🚀 RAG Pilot - A RAG Pipeline Tuning Tool¶
📖 Overview¶
RAG Pilot provides a set of tuners to optimize various parameters in a retrieval-augmented generation (RAG) pipeline. Each tuner allows fine-grained control over key aspects of parsing, chunking, postporcessing, and generating selection, enabling better retrieval and response generation.
🧠 Available Tuners¶
Tuner |
Stage |
Function |
Configuration |
---|---|---|---|
EmbeddingTuner |
Retrieval |
Tune embedding model and related parameters |
Allows selection and configuration of the embedding model used for vectorization, including model name and optional parameters like dimension or backend. |
NodeParserTuner |
Retrieval |
Tune node parser parameters |
General tuner for configuring node parsers, possibly extending to custom strategies or pre-processing logic. |
SimpleNodeParserChunkTuner |
Retrieval |
Tune |
Configures chunking behavior for document parsing by adjusting the size of individual text chunks and their overlap to ensure context retention. |
RetrievalTopkTuner |
Retrieval |
Tune |
Adjusts how many documents are retrieved before reranking, balancing recall and performance. |
RerankerTopnTuner |
Postprocessing |
Tune |
Adjusts the number of top-ranked documents returned after reranking, optimizing relevance and conciseness. |
PromptTuner |
Generator |
Tune |
Generate multiple responses using different prompts for users. |
These tuners help in optimizing document parsing, chunking strategies, reranking efficiency, and embedding selection for improved RAG performance.
🚦 How to use RAG Pilot¶
To launch RAG Pilot, create the following required files before running the command:
🔹Input file: QA List File (your_queries.csv
)¶
The input CSV file should contain queries and associated ground truth data (optional) used for evaluation or tuning. Each row corresponds to a specific query and context file. The CSV must include the following columns:
Column |
Required |
Description |
---|---|---|
|
✅ Yes |
Unique identifier for the query. Can be used to group multiple context entries under the same query. |
|
✅ Yes (at least one per |
The actual query string. If left empty for some rows sharing the same |
|
✅ Yes |
The name of the file or document where the context (for retrieval or grounding) is drawn from. |
|
✅ Yes |
The ground truth context string that should be retrieved or matched against. |
|
❌ Optional |
The ideal answer or response for the query, used for optional answer-level evaluation. |
📌 CSV File Example¶
query_id,query,file_name,gt_context,ground_truth
53,故障来源有哪些?,故障处理记录表.txt,故障来源:用户投诉、日志系统、例行维护中发现、其它来源。,故障来源:用户投诉、日志系统、例行维护中发现、其它来源。
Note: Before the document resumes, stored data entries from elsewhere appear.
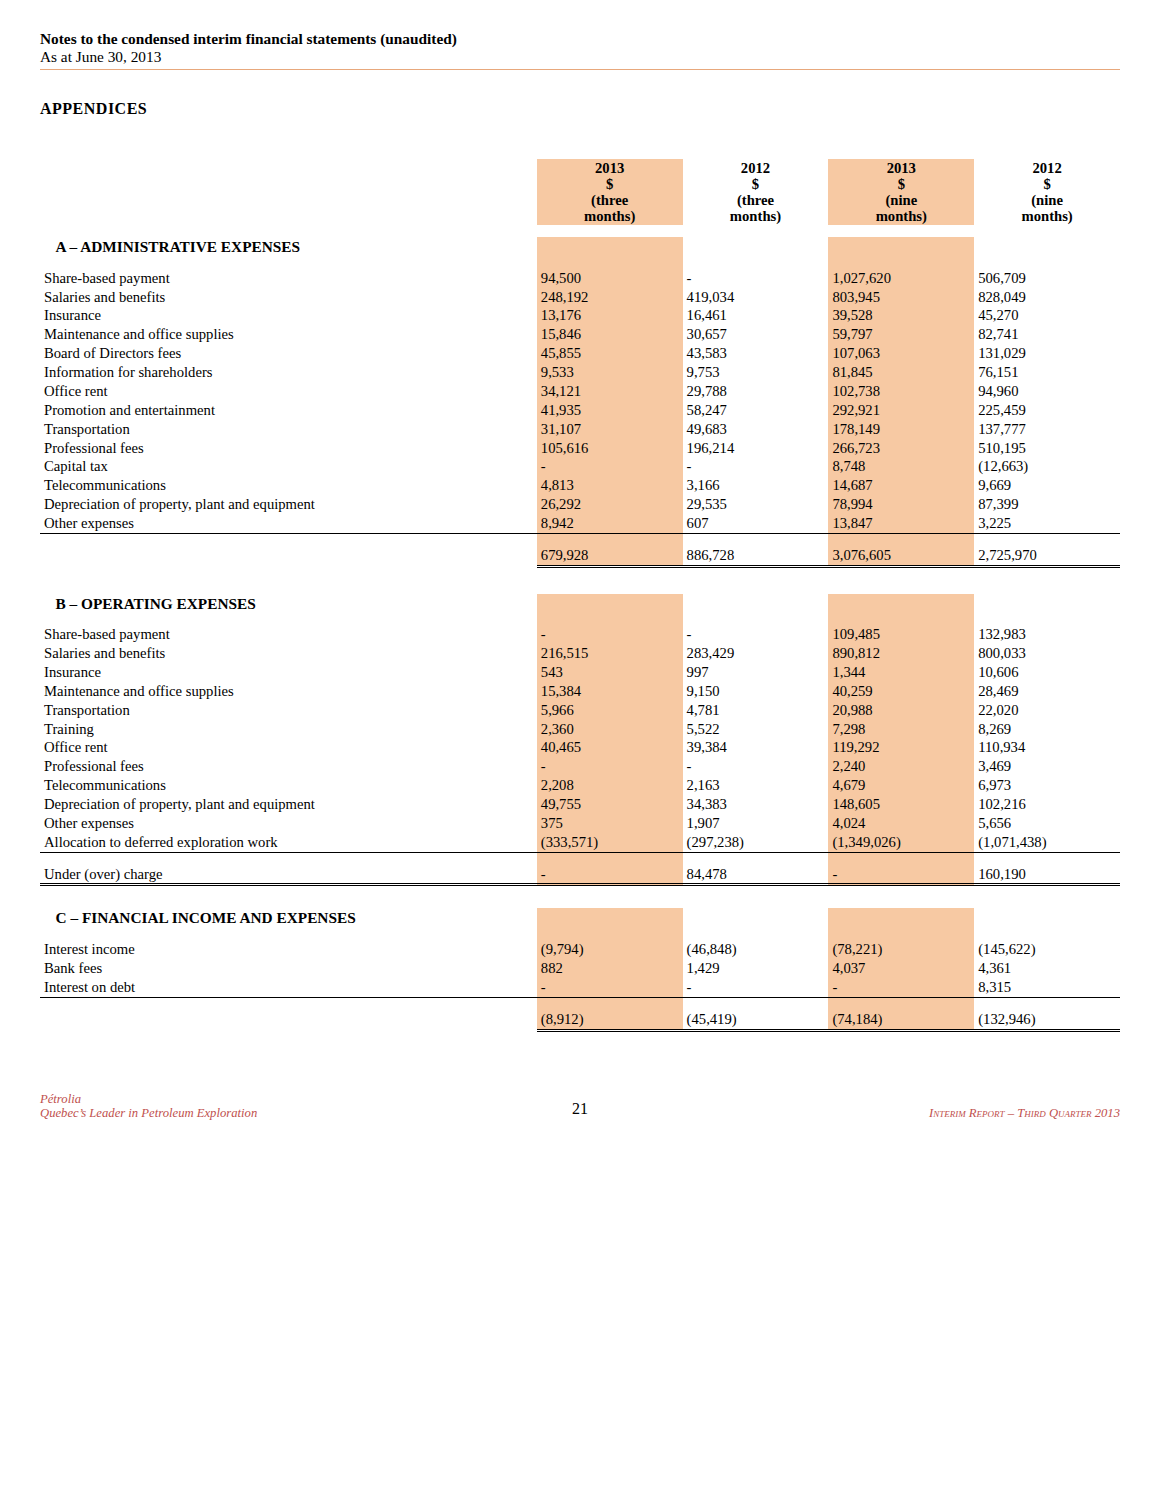Notes to the condensed interim financial statements (unaudited)
As at June 30, 2013
APPENDICES
| | 2013 $ (three months) | 2012 $ (three months) | 2013 $ (nine months) | 2012 $ (nine months) |
| A – ADMINISTRATIVE EXPENSES | | | | |
| Share-based payment | 94,500 | - | 1,027,620 | 506,709 |
| Salaries and benefits | 248,192 | 419,034 | 803,945 | 828,049 |
| Insurance | 13,176 | 16,461 | 39,528 | 45,270 |
| Maintenance and office supplies | 15,846 | 30,657 | 59,797 | 82,741 |
| Board of Directors fees | 45,855 | 43,583 | 107,063 | 131,029 |
| Information for shareholders | 9,533 | 9,753 | 81,845 | 76,151 |
| Office rent | 34,121 | 29,788 | 102,738 | 94,960 |
| Promotion and entertainment | 41,935 | 58,247 | 292,921 | 225,459 |
| Transportation | 31,107 | 49,683 | 178,149 | 137,777 |
| Professional fees | 105,616 | 196,214 | 266,723 | 510,195 |
| Capital tax | - | - | 8,748 | (12,663) |
| Telecommunications | 4,813 | 3,166 | 14,687 | 9,669 |
| Depreciation of property, plant and equipment | 26,292 | 29,535 | 78,994 | 87,399 |
| Other expenses | 8,942 | 607 | 13,847 | 3,225 |
| | 679,928 | 886,728 | 3,076,605 | 2,725,970 |
| B – OPERATING EXPENSES | | | | |
| Share-based payment | - | - | 109,485 | 132,983 |
| Salaries and benefits | 216,515 | 283,429 | 890,812 | 800,033 |
| Insurance | 543 | 997 | 1,344 | 10,606 |
| Maintenance and office supplies | 15,384 | 9,150 | 40,259 | 28,469 |
| Transportation | 5,966 | 4,781 | 20,988 | 22,020 |
| Training | 2,360 | 5,522 | 7,298 | 8,269 |
| Office rent | 40,465 | 39,384 | 119,292 | 110,934 |
| Professional fees | - | - | 2,240 | 3,469 |
| Telecommunications | 2,208 | 2,163 | 4,679 | 6,973 |
| Depreciation of property, plant and equipment | 49,755 | 34,383 | 148,605 | 102,216 |
| Other expenses | 375 | 1,907 | 4,024 | 5,656 |
| Allocation to deferred exploration work | (333,571) | (297,238) | (1,349,026) | (1,071,438) |
| Under (over) charge | - | 84,478 | - | 160,190 |
| C – FINANCIAL INCOME AND EXPENSES | | | | |
| Interest income | (9,794) | (46,848) | (78,221) | (145,622) |
| Bank fees | 882 | 1,429 | 4,037 | 4,361 |
| Interest on debt | - | - | - | 8,315 |
| | (8,912) | (45,419) | (74,184) | (132,946) |
Pétrolia
Quebec’s Leader in Petroleum Exploration
21
Interim Report – Third Quarter 2013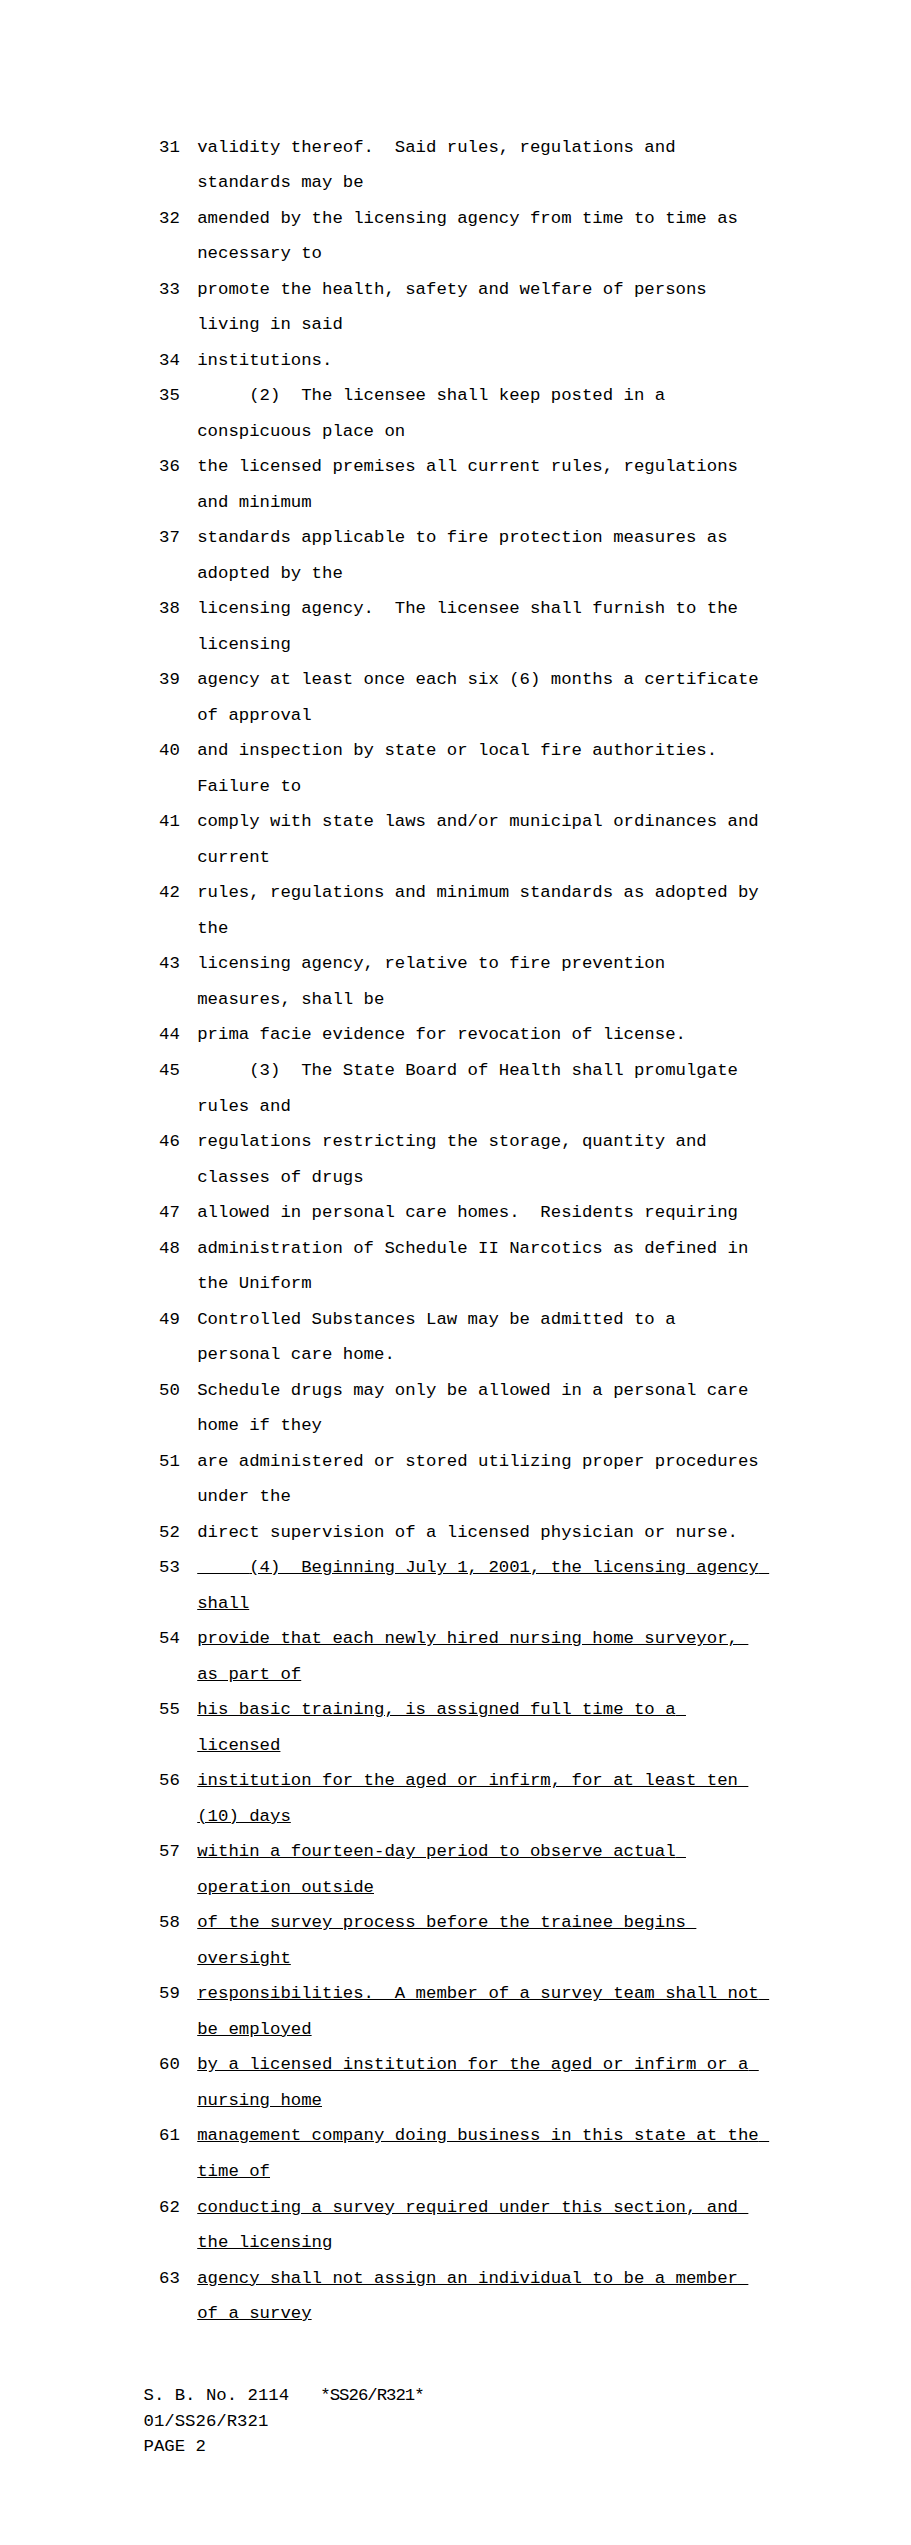validity thereof. Said rules, regulations and standards may be
amended by the licensing agency from time to time as necessary to
promote the health, safety and welfare of persons living in said
institutions.
(2) The licensee shall keep posted in a conspicuous place on
the licensed premises all current rules, regulations and minimum
standards applicable to fire protection measures as adopted by the
licensing agency. The licensee shall furnish to the licensing
agency at least once each six (6) months a certificate of approval
and inspection by state or local fire authorities. Failure to
comply with state laws and/or municipal ordinances and current
rules, regulations and minimum standards as adopted by the
licensing agency, relative to fire prevention measures, shall be
prima facie evidence for revocation of license.
(3) The State Board of Health shall promulgate rules and
regulations restricting the storage, quantity and classes of drugs
allowed in personal care homes. Residents requiring
administration of Schedule II Narcotics as defined in the Uniform
Controlled Substances Law may be admitted to a personal care home.
Schedule drugs may only be allowed in a personal care home if they
are administered or stored utilizing proper procedures under the
direct supervision of a licensed physician or nurse.
(4) Beginning July 1, 2001, the licensing agency shall
provide that each newly hired nursing home surveyor, as part of
his basic training, is assigned full time to a licensed
institution for the aged or infirm, for at least ten (10) days
within a fourteen-day period to observe actual operation outside
of the survey process before the trainee begins oversight
responsibilities. A member of a survey team shall not be employed
by a licensed institution for the aged or infirm or a nursing home
management company doing business in this state at the time of
conducting a survey required under this section, and the licensing
agency shall not assign an individual to be a member of a survey
S. B. No. 2114 *SS26/R321*
01/SS26/R321
PAGE 2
93,uMAC网元VNFC有哪几种备份方式,index.txt,ZUF-76-04-005 VNFC支持1+1主备冗余,uMAC网元VFNC有3中备份方式: 支持1+1主备冗余,支持N+M负荷分担冗余, 支持1+1互备冗余。
93,,index.txt,ZUF-76-04-006 VNFC支持N+M负荷分担冗余,
93,,index.txt,ZUF-76-04-008 VNFC支持1+1互备冗余,
▶️ Use RAG Pilot with UI¶
RAG Pilot provides an interactive UI interface to assist with usage, including the following stages:
1. Ground Truth Uploading¶
Upload the QA List File mentioned above by click the Upload
button:
Or you can also create your own ground truth by click the
Create Ground Truth
button, use +
and -
button to add or delete ground truth.
2. Response Rating¶
After groud truth loading, RAG Pilot wii generate response bases on EC-RAG current pipeline.
You can rating each result after the responses generated.
3. Retrieve Context Tuning¶
During this stage, RAG Pilot will execute four tuners: EmbeddingTuner, NodeParserTuner, SimpleNodeParserChunkTuner, and RerankerTopnTuner.
These tuners will experiment with various parameter combinations to construct corresponding pipelines, ultimately selecting the most effective pipeline as the operational one.
Once all four tuners have completed their tasks, the page will display the results, including the
ground truth hits
and the retrieved chunks
.
4. Postprocess Context Tuning¶
This stage adjusts the number of top-ranked documents returned after reranking, optimizing relevance and conciseness.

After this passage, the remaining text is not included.